◆ **Dataset records**:
☆ ☆ ☆ ☆ ☆ ☆ ☆

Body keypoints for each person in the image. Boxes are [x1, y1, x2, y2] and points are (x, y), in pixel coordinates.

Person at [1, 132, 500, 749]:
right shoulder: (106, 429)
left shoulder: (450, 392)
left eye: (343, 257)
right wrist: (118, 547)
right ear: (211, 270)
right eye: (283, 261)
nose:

☆ ☆ ☆ ☆ ☆ ☆ ☆

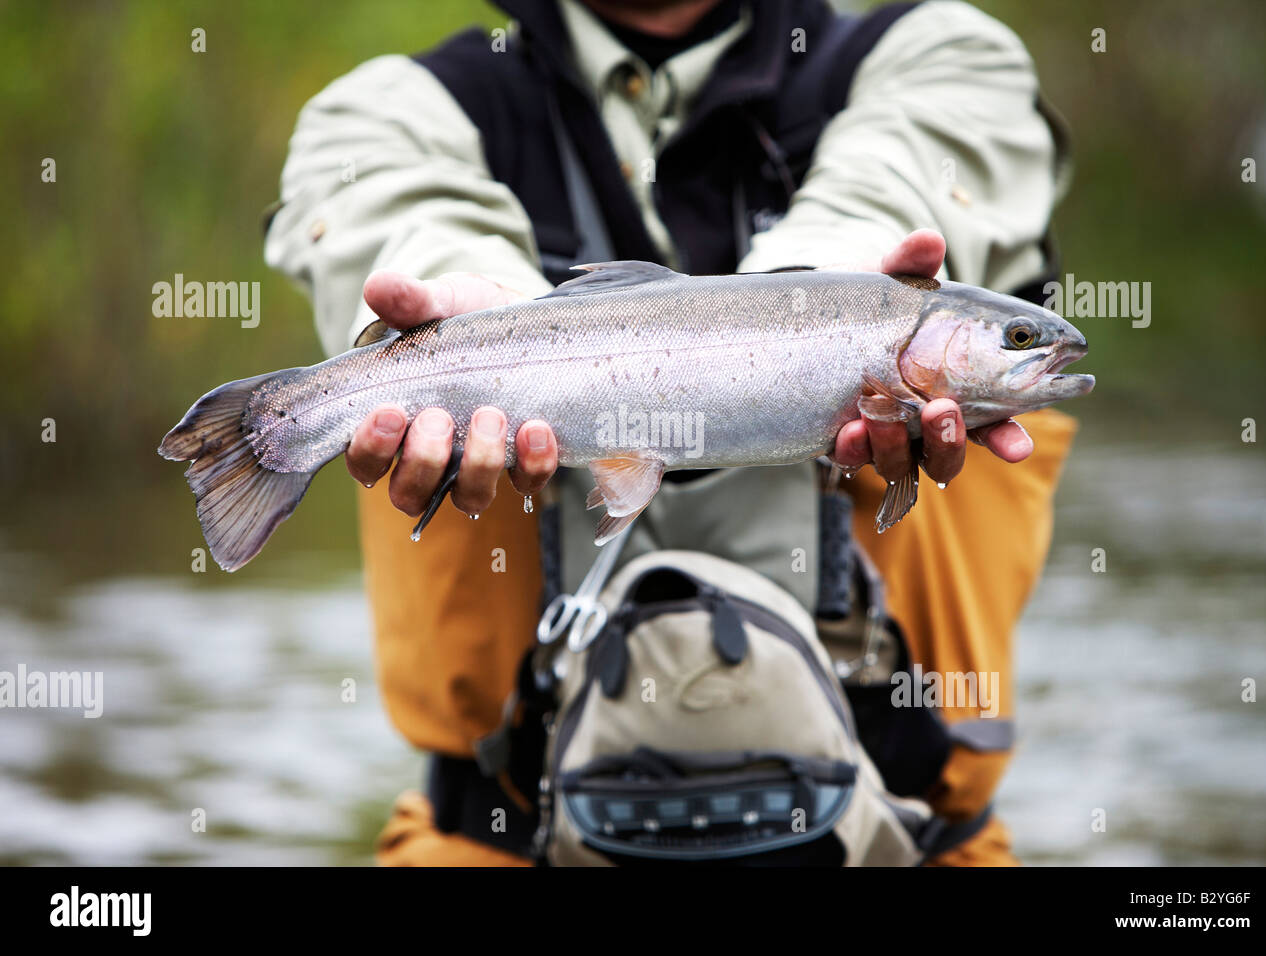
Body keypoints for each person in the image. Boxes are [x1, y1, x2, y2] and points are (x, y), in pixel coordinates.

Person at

☆ ☆ ☆ ☆ ☆ ☆ ☆

If a line above includes the string "right", pick it out.

right shoulder: (106, 429)
right wrist: (118, 547)
right ear: (211, 270)
right eye: (283, 261)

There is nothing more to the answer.